* Exercise:
The answer should contain each record below, repeated exactly.

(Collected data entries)
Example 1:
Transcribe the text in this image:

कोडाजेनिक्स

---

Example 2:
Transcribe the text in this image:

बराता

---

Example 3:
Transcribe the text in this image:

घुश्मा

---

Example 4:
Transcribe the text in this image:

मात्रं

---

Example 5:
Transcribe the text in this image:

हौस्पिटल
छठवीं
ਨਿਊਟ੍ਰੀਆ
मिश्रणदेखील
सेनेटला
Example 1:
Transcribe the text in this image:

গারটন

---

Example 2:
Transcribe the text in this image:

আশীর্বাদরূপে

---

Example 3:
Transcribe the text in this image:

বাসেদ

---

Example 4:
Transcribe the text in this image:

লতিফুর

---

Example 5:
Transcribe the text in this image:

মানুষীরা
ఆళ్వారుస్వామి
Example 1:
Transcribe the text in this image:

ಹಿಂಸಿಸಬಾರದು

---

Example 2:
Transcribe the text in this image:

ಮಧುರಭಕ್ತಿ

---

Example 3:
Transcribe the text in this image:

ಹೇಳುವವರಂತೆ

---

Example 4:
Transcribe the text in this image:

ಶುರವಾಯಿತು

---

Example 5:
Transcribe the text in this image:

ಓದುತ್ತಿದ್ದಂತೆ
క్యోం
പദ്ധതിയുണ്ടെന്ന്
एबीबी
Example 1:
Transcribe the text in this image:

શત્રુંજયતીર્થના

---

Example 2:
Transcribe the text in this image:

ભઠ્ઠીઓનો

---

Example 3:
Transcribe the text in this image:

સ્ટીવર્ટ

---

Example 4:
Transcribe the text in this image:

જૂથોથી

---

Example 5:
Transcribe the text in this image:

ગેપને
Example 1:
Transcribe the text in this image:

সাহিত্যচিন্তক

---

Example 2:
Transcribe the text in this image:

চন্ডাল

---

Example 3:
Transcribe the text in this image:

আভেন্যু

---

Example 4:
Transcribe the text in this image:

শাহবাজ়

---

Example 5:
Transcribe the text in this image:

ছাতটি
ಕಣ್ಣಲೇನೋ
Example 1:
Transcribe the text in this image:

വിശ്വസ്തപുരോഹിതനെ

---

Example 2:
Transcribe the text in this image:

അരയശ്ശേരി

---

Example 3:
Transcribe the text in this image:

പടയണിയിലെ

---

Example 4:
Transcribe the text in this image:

* Result of the task:
Example 1:
Transcribe the text in this image:

कोडाजेनिक्स

---

Example 2:
Transcribe the text in this image:

बराता

---

Example 3:
Transcribe the text in this image:

घुश्मा

---

Example 4:
Transcribe the text in this image:

मात्रं

---

Example 5:
Transcribe the text in this image:

हौस्पिटल
छठवीं
ਨਿਊਟ੍ਰੀਆ
मिश्रणदेखील
सेनेटला
Example 1:
Transcribe the text in this image:

গারটন

---

Example 2:
Transcribe the text in this image:

আশীর্বাদরূপে

---

Example 3:
Transcribe the text in this image:

বাসেদ

---

Example 4:
Transcribe the text in this image:

লতিফুর

---

Example 5:
Transcribe the text in this image:

মানুষীরা
ఆళ్వారుస్వామి
Example 1:
Transcribe the text in this image:

ಹಿಂಸಿಸಬಾರದು

---

Example 2:
Transcribe the text in this image:

ಮಧುರಭಕ್ತಿ

---

Example 3:
Transcribe the text in this image:

ಹೇಳುವವರಂತೆ

---

Example 4:
Transcribe the text in this image:

ಶುರವಾಯಿತು

---

Example 5:
Transcribe the text in this image:

ಓದುತ್ತಿದ್ದಂತೆ
క్యోం
പദ്ധതിയുണ്ടെന്ന്
एबीबी
Example 1:
Transcribe the text in this image:

શત્રુંજયતીર્થના

---

Example 2:
Transcribe the text in this image:

ભઠ્ઠીઓનો

---

Example 3:
Transcribe the text in this image:

સ્ટીવર્ટ

---

Example 4:
Transcribe the text in this image:

જૂથોથી

---

Example 5:
Transcribe the text in this image:

ગેપને
Example 1:
Transcribe the text in this image:

সাহিত্যচিন্তক

---

Example 2:
Transcribe the text in this image:

চন্ডাল

---

Example 3:
Transcribe the text in this image:

আভেন্যু

---

Example 4:
Transcribe the text in this image:

শাহবাজ়

---

Example 5:
Transcribe the text in this image:

ছাতটি
ಕಣ್ಣಲೇನೋ
Example 1:
Transcribe the text in this image:

വിശ്വസ്തപുരോഹിതനെ

---

Example 2:
Transcribe the text in this image:

അരയശ്ശേരി

---

Example 3:
Transcribe the text in this image:

പടയണിയിലെ

---

Example 4:
Transcribe the text in this image:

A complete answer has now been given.